Blue, Yellow, Brown: A Little Touch Up Painting

Stripping paint.

Scraping and sanding reveals previous coats of paint and the milling marks on cedar siding.

I spent much of the holiday weekend scraping, sanding, and painting the clapboards on the south side of the  house and had plenty of time to contemplate life’s profundities, questions like “At what point does “shuffle” become indistinguishable from “repeat” on even a long playlist?” and “Who spackles square feet of exterior surfaces?” Most on my mind, though, was this: is there any home improvement task less rewarding than freshening paint? Do the crews painting the Golden Gate feel satisfaction when they finish a coat, or just despair when they have to begin again immediately? Certainly there are worse jobs–anything involving waste lines, for example. But done well, the prep, priming, and painting produce an effect almost indistinguishable from the point where you began. There’s no peeling or fading, but there isn’t the drama of a new color.
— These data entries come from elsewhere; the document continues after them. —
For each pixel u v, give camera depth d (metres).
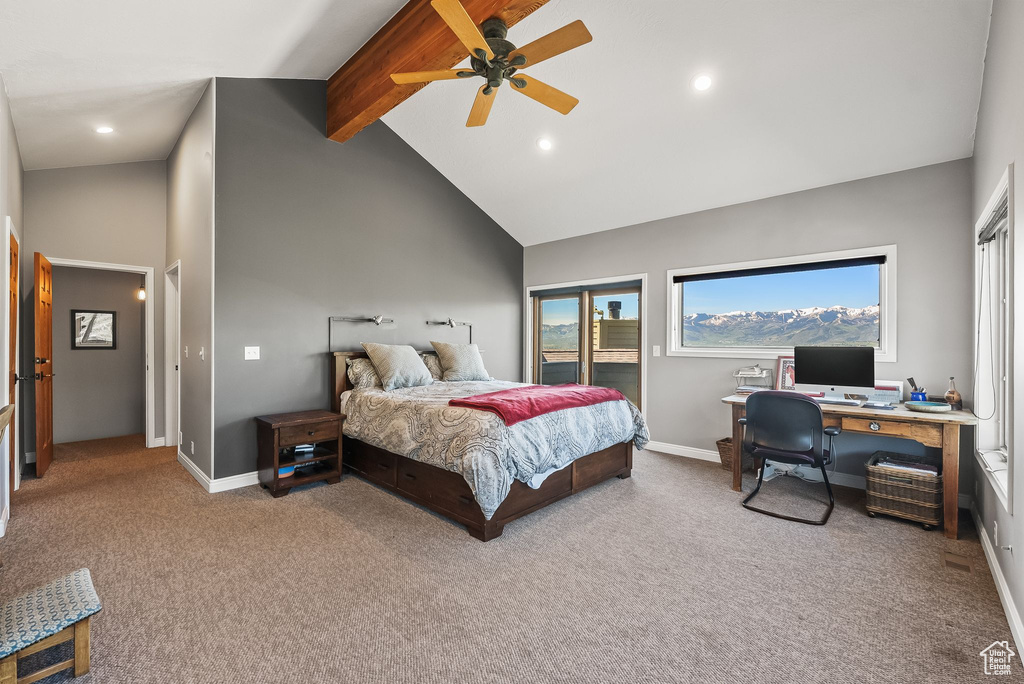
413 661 1.69
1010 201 2.02
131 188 4.71
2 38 2.51
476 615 1.97
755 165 3.84
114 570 2.32
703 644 1.79
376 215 4.58
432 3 1.87
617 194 4.67
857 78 2.91
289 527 2.88
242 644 1.77
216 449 3.54
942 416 2.85
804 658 1.71
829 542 2.70
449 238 5.27
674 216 4.78
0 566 2.34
The tedium does provide some opportunity for home archaeology. The blue-green I thought was a later color actually looks to be the original, with paint along the clapboards and a matching stain on the shingles. Yellow replaced the blue green at some point, and the current brown went on in 2003–I learned the old paint I was matching was first purchased in that year. The sanding also revealed the milling marks on the clapboard, traces of a circular saw in 100-year-old cedar. These are not earth-shattering revelations, and spot painting is still unrewarding. But at least it doesn’t involve sewer pipes.

Done well, touch up painting blends into the existing paint.

Touch shows no dramatic transformations.